ChinaEVHome reports that Chery subsidiary AiMOGA listed its “Mornine M1” on JD.com at RMB 285,800 (~$41,860), with delivery after May 23. The specs are industrial-service flavored: 167 cm, 70 kg, 40 DoF, 1 m/s walking speed, about 2 hours of battery life, and a sensor suite including 3D LiDAR plus multiple cameras. (Source.)

The positioning is also very “automaker adjacent”: sales, reception, training, distributors, overseas dealership deployment. In other words, the robot is a branded interface and an operational experiment, not your household staff.

So what does “for sale” actually mean now?

We are entering the era where humanoids are becoming SKU-shaped. That matters, but it’s easy to misread.

A cheap humanoid listing lowers the barrier for researchers and hobbyists. A $40K listing tests whether service and retail organizations will tolerate the integration burden, uptime constraints, and liability questions of a mobile machine standing near customers.

Neither listing solves the “general-purpose” problem. What it does signal is a split: one branch turns humanoids into developer platforms, the other turns them into controlled-environment employees with a narrow job description and a big support contract hiding off-screen.

The Droid Brief Take

Congratulations, humans: you can now buy a humanoid robot the way you buy a phone.

Unfortunately, you cannot yet buy the part where it reliably does useful work without a small team of engineers and a large number of “please don’t do that” guardrails.

But this is still real progress. “For sale” is the moment the economics and accountability start biting. Returns are a cruel form of peer review.

What to Watch

1) Support reality. What are buyers actually getting: a product, a platform, or a service relationship?

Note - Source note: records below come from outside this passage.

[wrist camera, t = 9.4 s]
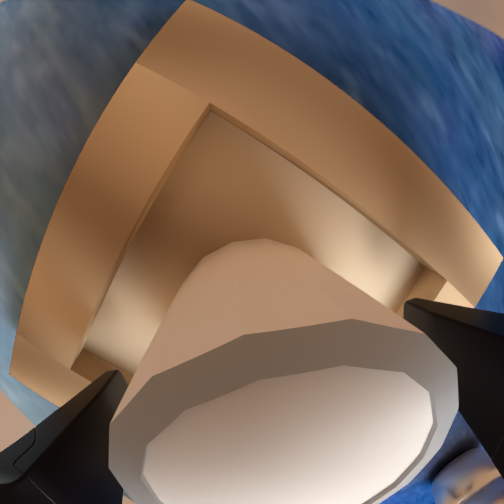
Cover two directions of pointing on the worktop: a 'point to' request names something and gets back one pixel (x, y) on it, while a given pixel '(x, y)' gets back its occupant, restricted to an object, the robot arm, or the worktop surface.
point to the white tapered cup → (279, 390)
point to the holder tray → (229, 200)
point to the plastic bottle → (469, 481)
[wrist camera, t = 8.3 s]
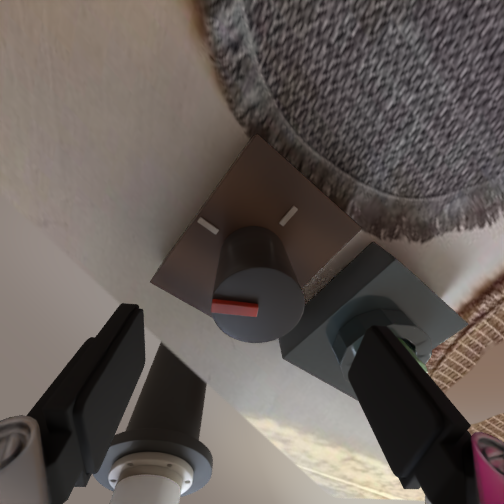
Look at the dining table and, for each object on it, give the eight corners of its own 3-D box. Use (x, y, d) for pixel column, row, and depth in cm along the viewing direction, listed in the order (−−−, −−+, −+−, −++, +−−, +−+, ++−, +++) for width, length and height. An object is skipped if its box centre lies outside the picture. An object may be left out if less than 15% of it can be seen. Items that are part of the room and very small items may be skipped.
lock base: (248, 314, 22) (249, 340, 19) (162, 262, 19) (148, 283, 16) (344, 215, 18) (363, 229, 15) (253, 134, 16) (257, 132, 13)
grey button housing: (345, 372, 26) (367, 421, 21) (276, 331, 23) (285, 377, 18) (439, 300, 22) (490, 341, 18) (373, 241, 19) (413, 271, 15)
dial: (291, 230, 15) (318, 277, 10) (277, 287, 17) (293, 351, 12) (224, 221, 15) (215, 264, 10) (216, 280, 17) (205, 344, 11)
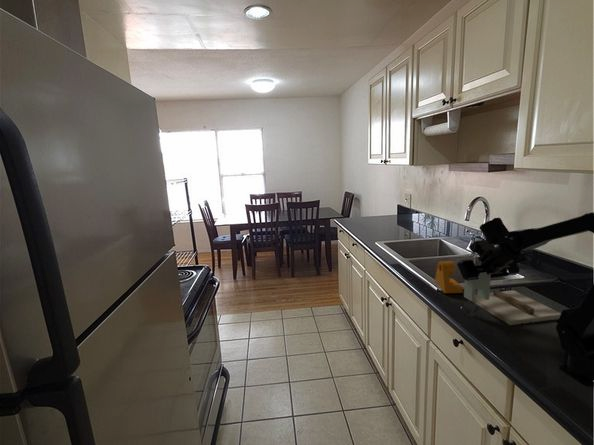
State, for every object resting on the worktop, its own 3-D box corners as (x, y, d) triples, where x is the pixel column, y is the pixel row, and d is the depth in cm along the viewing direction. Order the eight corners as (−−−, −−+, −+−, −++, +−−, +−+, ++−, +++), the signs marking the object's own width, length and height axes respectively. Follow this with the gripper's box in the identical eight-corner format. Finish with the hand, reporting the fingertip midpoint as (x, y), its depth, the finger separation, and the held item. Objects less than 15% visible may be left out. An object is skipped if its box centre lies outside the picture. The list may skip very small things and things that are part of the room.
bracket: (463, 294, 126) (465, 265, 124) (444, 295, 127) (445, 266, 125) (452, 284, 137) (453, 257, 135) (434, 284, 138) (435, 257, 135)
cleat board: (562, 318, 106) (563, 308, 105) (509, 325, 103) (510, 315, 102) (513, 293, 125) (514, 285, 124) (468, 299, 123) (468, 290, 122)
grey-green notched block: (489, 299, 110) (491, 269, 108) (471, 301, 109) (473, 271, 107) (480, 294, 114) (482, 266, 112) (463, 296, 113) (465, 267, 111)
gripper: (515, 232, 104) (488, 255, 117) (462, 236, 102) (440, 260, 114) (534, 262, 98) (503, 284, 111) (478, 268, 95) (453, 289, 108)
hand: (474, 278), depth 111 cm, fingers closed on grey-green notched block, 6 cm apart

2) Manipulation. The R1’s lack of articulated hands is the tell. The M1’s payload spec (reported 1.5 kg at the end-effector) is another tell. The hand is still the bottleneck.

3) Where automakers go next. If car companies can standardize robotics components like they standardize suppliers, they might drag humanoids out of demo-land and into “annoyingly repeatable.”